6. Conclusions and future Work
In this paper we present a test environment for automatic regression testing in Unity 3D as
a contribution to the field of quality control in commercial video games, arguing that it can
be used both as a reference for the integration of automatic testing methodologies in new
projects, and to evaluate new testing algorithms in a controlled and prepared environment
before deciding to proceed to incorporate them into a proprietary project. In particular, we
conclude that the architecture proposed in this paper offers a number of features that make it
particularly suitable for automated testing, such as its native integration with machine learning
libraries such as ML-Agents, a decoupled scheme of character controllers that allows seamless
switching between input and control mechanisms, and reference scenarios that exemplify its
use in Unity’s Play Mode Tests for the automated execution of multiple batteries of simulations.

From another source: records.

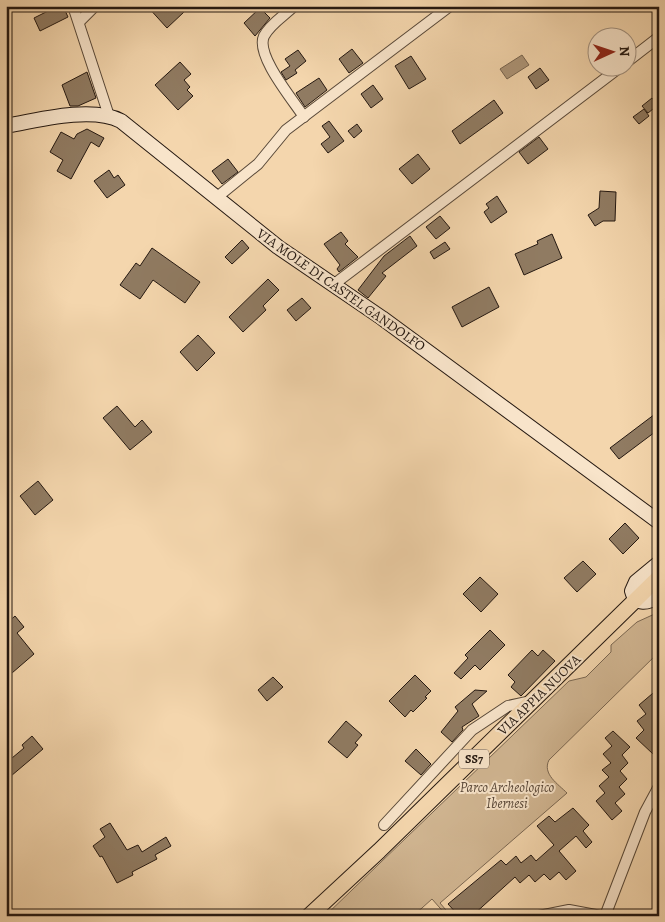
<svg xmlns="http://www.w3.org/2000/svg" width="665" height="922" font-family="Alegreya,serif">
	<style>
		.green { fill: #d1b692; stroke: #7a6752 }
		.water { fill: #ad9578; stroke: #76634f }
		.building { fill: #907b62; stroke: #241811 }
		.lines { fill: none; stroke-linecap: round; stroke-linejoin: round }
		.street-casing { stroke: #584838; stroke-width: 12 }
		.secondary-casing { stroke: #241811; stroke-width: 16 }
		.primary-casing { stroke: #241811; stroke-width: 17 }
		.street { stroke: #f8e4ca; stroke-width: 10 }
		.secondary { stroke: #f8e4ca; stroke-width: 14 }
		.primary { stroke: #f4d6ad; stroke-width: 15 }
		.labels { text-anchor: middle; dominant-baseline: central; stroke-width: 4; stroke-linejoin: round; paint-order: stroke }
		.shield { fill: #f8e4ca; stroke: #645548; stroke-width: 1 }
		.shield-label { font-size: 12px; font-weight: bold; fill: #241811 }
		.street-label { font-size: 14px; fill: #241811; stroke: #f8e4ca }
		.park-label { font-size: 14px; font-style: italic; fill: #584738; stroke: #f8e4ca }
	</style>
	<rect width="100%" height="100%" fill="#f4d6ad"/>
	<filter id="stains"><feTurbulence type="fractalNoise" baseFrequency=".004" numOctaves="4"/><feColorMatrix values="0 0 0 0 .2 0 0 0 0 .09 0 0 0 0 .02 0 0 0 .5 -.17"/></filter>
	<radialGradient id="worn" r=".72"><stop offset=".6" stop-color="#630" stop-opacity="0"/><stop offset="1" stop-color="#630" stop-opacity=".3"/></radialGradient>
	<path class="green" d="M659,612V652L549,760C542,774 558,784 567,793L440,903L451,916H447L432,899L413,916H325L569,681L586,677L611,652V645L637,622Z"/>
	<polygon class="water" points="522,55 529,65 507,79 500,69"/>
	<g class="building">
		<polygon points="48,6 63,6 68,17 40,31 34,18 50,10"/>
		<polygon points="147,6 179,6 184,12 167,28"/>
		<polygon points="260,8 270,18 255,36 244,23"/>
		<polygon points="352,49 363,63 349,73 339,59"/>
		<polygon points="298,50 306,61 295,70 297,73 286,80 281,72 290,66 285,59"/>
		<polygon points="411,56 426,79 409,89 395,66"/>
		<polygon points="180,62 191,74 184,80 190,87 187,90 193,96 178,110 155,85"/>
		<polygon points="540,68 549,80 536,89 528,77"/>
		<polygon points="87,72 96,98 78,106 70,106 62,85"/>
		<polygon points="319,78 327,90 305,107 296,93"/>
		<polygon points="373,85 383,99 371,108 361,94"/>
		<polygon points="652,98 658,105 648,113 642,106"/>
		<polygon points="494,100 503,113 460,144 452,131"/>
		<polygon points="644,109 649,116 639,124 633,117"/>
		<polygon points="329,121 344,141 328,153 321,144 330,137 322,126"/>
		<polygon points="357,124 362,131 354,138 348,131"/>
		<polygon points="87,129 104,138 99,147 91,142 71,179 57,171 63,160 50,152 61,132 74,139 77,134"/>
		<polygon points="539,137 548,149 528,164 519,152"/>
		<polygon points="418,154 430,169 412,184 399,169"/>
		<polygon points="228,159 238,172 222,184 212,171"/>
		<polygon points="109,170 114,178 118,175 125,185 107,198 94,181"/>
		<polygon points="600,191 616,192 615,221 603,221 595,226 588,215 599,208"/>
		<polygon points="497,196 507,212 491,223 484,212 489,208 486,204"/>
		<polygon points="440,216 450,228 436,239 426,227"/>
		<polygon points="341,232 348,241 345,244 358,257 339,272 337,269 340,265 324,244"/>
		<polygon points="552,234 562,258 524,275 515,254 538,244 537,241"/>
		<polygon points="410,236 417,246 382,273 386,276 368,298 358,290 384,256"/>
		<polygon points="242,240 249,248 232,264 225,257"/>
		<polygon points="445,242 450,249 434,259 430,252"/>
		<polygon points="152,248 200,282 185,303 153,280 140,299 120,285 136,263 140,266"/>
		<polygon points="268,279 279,290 263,306 266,310 243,332 229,317"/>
		<polygon points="489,287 499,307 462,327 452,307"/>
		<polygon points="302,298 311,308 296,321 287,310"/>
		<polygon points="198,335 215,353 197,371 180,352"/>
		<polygon points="117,406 135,427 142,420 152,432 130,450 103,418"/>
		<polygon points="659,411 659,429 619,459 610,448"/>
		<polygon points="38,481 53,500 35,515 20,496"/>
		<polygon points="625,523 639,538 623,554 609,539"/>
		<polygon points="583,561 596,574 577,592 564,578"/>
		<polygon points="480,577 498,594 481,612 463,594"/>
		<polygon points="15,616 24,627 17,633 34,654 12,673 6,667 6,624"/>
		<polygon points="490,630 505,645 480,670 475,665 461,679 454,673 468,658 465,655"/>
		<polygon points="532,650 538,656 543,650 555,661 521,696 511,687 515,682 508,675"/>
		<polygon points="415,675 431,691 425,697 427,698 413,712 411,710 405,717 389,701"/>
		<polygon points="273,677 283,687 267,701 258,690"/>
		<polygon points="659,688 659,719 655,722 659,726 659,733 654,738 659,744 659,749 653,754 636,738 644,730 637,721 646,714 639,705"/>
		<polygon points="475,690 487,691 472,704 479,716 462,727 463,730 452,742 441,732 458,711 455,707"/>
		<polygon points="346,721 362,735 355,743 358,745 347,758 328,742"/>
		<polygon points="613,731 630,747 622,755 628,763 620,771 627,779 619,787 625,794 615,803 622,811 612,820 596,801 605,793 599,786 609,777 602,770 611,763 603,754 612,746 605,738"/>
		<polygon points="32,736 43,749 11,776 6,771 6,763 24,748 22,745"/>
		<polygon points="416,749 431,764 421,775 405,761"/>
		<polygon points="573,808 589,825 583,831 592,842 586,848 576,836 559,851 576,871 566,880 559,872 550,880 544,874 535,882 529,875 520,883 515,877 472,916 459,916 448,904 501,860 506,865 516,856 521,863 531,855 536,861 554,845 537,826 549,816 555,822"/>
		<polygon points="110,823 127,850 138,845 142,852 166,837 171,846 155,855 157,859 132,872 133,875 117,883 102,856 100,857 93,846 105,837 100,829"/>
	</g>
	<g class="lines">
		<g class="street-casing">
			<g id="street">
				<polyline points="73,6 109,116"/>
				<path d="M294,6C285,15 270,24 264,36C255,55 293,100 304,117"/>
				<polyline points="79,22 95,6"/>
				<polyline points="628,61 659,37"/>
				<polyline points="216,198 258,164 286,130 450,6"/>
				<polyline points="333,285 619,68"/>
				<polyline points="384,825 472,730 508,706 531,701"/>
				<polyline points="539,916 569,910 601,916"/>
				<polyline points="605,916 645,812 659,786"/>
			</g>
		</g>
		<g class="secondary-casing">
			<g id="secondary">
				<path d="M6,126C38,120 92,106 121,121L278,247L382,318L659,522"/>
				<path d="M659,563L636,582L632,591C636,606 648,603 659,596"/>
			</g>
		</g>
		<g class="primary-casing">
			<polyline id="primary" points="309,916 379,851 659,577"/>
		</g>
		<use href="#street" class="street"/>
		<use href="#secondary" class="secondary"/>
		<use href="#primary" class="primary"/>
	</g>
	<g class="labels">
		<rect class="shield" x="459" y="749.5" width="30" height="19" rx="4"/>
		<g class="shield-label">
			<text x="474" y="759">SS7</text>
		</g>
		<g class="street-label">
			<text transform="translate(341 290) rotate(35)">VIA MOLE DI CASTEL GANDOLFO</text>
			<text transform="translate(539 695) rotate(-44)">VIA APPIA NUOVA</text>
		</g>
		<g class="park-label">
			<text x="507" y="787">Parco Archeologico<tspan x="507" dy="16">Ibernesi</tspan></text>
		</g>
	</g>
	<rect width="665" height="922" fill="none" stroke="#f4d6ad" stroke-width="25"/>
	<rect x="8" y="8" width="650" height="907" fill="none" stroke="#241811" stroke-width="2.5"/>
	<rect x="12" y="12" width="640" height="897" fill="none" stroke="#241811"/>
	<g transform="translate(612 52) rotate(87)"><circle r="24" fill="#f8e4ca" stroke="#a39280"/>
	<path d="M0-4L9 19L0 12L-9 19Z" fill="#8f2418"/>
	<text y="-8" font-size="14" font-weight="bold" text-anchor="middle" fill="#241811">N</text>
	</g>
	<rect width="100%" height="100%" filter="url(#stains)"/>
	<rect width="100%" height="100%" fill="url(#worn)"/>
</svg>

   The test-bed described in this article is under active development, and we aim to incorporate
new features that make it as easy as possible to perform tests on it, as well as to develop
thoroughly documented application examples of automatic testing techniques such as those
described in [5] as a showcase of the environment. In the short term, the highest priority is to
improve the tools to conveniently configure and perform the automatic execution of a large
number of tests with autonomous agents, as well as to collect the execution results of such
tests in a structured and manageable way. This will enable a good degree of control over the
evolution of the set of game sections avoiding the tedium of launching each regression test
manually.


7. Acknowledgments
This work was supported by the Ministry of Science and Innovation (PID2021-123368OB-I00).